- THE PROBLEM
Write the lines below as a numbered list, omitting any blank lines.

- Dataset items
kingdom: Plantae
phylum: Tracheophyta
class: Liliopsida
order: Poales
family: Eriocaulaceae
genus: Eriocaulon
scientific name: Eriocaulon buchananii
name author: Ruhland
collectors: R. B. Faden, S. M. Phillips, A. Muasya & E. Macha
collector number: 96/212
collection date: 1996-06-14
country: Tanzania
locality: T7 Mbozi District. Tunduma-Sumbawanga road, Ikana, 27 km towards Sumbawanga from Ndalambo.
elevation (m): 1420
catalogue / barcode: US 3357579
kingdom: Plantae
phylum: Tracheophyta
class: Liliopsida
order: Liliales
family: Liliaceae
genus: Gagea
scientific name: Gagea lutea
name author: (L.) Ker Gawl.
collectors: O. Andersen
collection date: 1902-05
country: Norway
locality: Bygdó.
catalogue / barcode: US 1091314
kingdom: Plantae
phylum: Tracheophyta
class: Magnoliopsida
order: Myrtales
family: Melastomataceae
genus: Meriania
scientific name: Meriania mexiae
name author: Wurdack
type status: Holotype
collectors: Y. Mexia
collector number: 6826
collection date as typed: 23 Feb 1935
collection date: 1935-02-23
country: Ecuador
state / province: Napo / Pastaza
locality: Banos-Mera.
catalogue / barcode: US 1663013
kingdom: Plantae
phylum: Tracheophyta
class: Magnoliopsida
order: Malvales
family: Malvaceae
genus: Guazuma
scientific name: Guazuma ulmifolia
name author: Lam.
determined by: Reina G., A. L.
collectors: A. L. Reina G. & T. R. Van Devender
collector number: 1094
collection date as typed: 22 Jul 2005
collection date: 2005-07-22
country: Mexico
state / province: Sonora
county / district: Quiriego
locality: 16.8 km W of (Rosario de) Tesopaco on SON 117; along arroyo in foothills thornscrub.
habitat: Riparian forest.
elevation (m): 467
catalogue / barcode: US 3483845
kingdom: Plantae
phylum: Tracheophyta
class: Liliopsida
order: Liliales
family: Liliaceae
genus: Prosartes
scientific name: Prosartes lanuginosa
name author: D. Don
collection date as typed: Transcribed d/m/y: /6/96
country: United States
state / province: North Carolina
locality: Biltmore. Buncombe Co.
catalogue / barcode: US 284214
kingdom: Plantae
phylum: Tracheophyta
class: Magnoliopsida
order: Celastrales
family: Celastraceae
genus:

- ANSWER TO THIS EXERCISE
1. kingdom: Plantae
2. phylum: Tracheophyta
3. class: Liliopsida
4. order: Poales
5. family: Eriocaulaceae
6. genus: Eriocaulon
7. scientific name: Eriocaulon buchananii
8. name author: Ruhland
9. collectors: R. B. Faden, S. M. Phillips, A. Muasya & E. Macha
10. collector number: 96/212
11. collection date: 1996-06-14
12. country: Tanzania
13. locality: T7 Mbozi District. Tunduma-Sumbawanga road, Ikana, 27 km towards Sumbawanga from Ndalambo.
14. elevation (m): 1420
15. catalogue / barcode: US 3357579
16. kingdom: Plantae
17. phylum: Tracheophyta
18. class: Liliopsida
19. order: Liliales
20. family: Liliaceae
21. genus: Gagea
22. scientific name: Gagea lutea
23. name author: (L.) Ker Gawl.
24. collectors: O. Andersen
25. collection date: 1902-05
26. country: Norway
27. locality: Bygdó.
28. catalogue / barcode: US 1091314
29. kingdom: Plantae
30. phylum: Tracheophyta
31. class: Magnoliopsida
32. order: Myrtales
33. family: Melastomataceae
34. genus: Meriania
35. scientific name: Meriania mexiae
36. name author: Wurdack
37. type status: Holotype
38. collectors: Y. Mexia
39. collector number: 6826
40. collection date as typed: 23 Feb 1935
41. collection date: 1935-02-23
42. country: Ecuador
43. state / province: Napo / Pastaza
44. locality: Banos-Mera.
45. catalogue / barcode: US 1663013
46. kingdom: Plantae
47. phylum: Tracheophyta
48. class: Magnoliopsida
49. order: Malvales
50. family: Malvaceae
51. genus: Guazuma
52. scientific name: Guazuma ulmifolia
53. name author: Lam.
54. determined by: Reina G., A. L.
55. collectors: A. L. Reina G. & T. R. Van Devender
56. collector number: 1094
57. collection date as typed: 22 Jul 2005
58. collection date: 2005-07-22
59. country: Mexico
60. state / province: Sonora
61. county / district: Quiriego
62. locality: 16.8 km W of (Rosario de) Tesopaco on SON 117; along arroyo in foothills thornscrub.
63. habitat: Riparian forest.
64. elevation (m): 467
65. catalogue / barcode: US 3483845
66. kingdom: Plantae
67. phylum: Tracheophyta
68. class: Liliopsida
69. order: Liliales
70. family: Liliaceae
71. genus: Prosartes
72. scientific name: Prosartes lanuginosa
73. name author: D. Don
74. collection date as typed: Transcribed d/m/y: /6/96
75. country: United States
76. state / province: North Carolina
77. locality: Biltmore. Buncombe Co.
78. catalogue / barcode: US 284214
79. kingdom: Plantae
80. phylum: Tracheophyta
81. class: Magnoliopsida
82. order: Celastrales
83. family: Celastraceae
84. genus:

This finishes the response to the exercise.